There are however, complaints that do not honor God. A prime example of this is when the Israelites grumbled against God during their desert wanderings. Though they witnessed God deliver them from the Egyptians at the Red Sea, they grumbled against God the first time they lacked food and water. “And the people spoke against God and against Moses, “Why have you brought us up out of Egypt to die in the wilderness? For there is no food and no water, and we loathe this worthless food” (Numbers 21:25). The Apostle Paul referred to this account in 1 Corinthians 10:9-10, “We must not put Christ to the test, as some of them did and were destroyed by serpents, nor grumble, as some of them did and were destroyed by the Destroyer.” Their complaints stemmed not from a heart that trusted the Lord to provide, but from unbelief.
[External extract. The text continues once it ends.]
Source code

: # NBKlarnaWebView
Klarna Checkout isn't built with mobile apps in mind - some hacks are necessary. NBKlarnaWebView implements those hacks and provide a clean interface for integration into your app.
The Puritan, Thomas Watson, called such complaining or grumbling, “mutiny in the soul against God.” He wrote, “Murmuring springs from pride, thinking you deserve better at God’s hand, and when the heart begins to swell, it spits poison. Murmuring also springs from distrust, for men do not believe that God can make medicine out of poison, and bring good out of all their troubles.” Men murmur at God’s providences because they distrust his promises.”
May we turn to God and give him our troubles and cares because we know he is the source and fountainhead of grace. May our hearts trust in him alone to rescue and redeem. May all our complaints be holy complaints. “He fulfills the desire of those who fear him; he also hears their cry and saves them” (Psalm 145:19).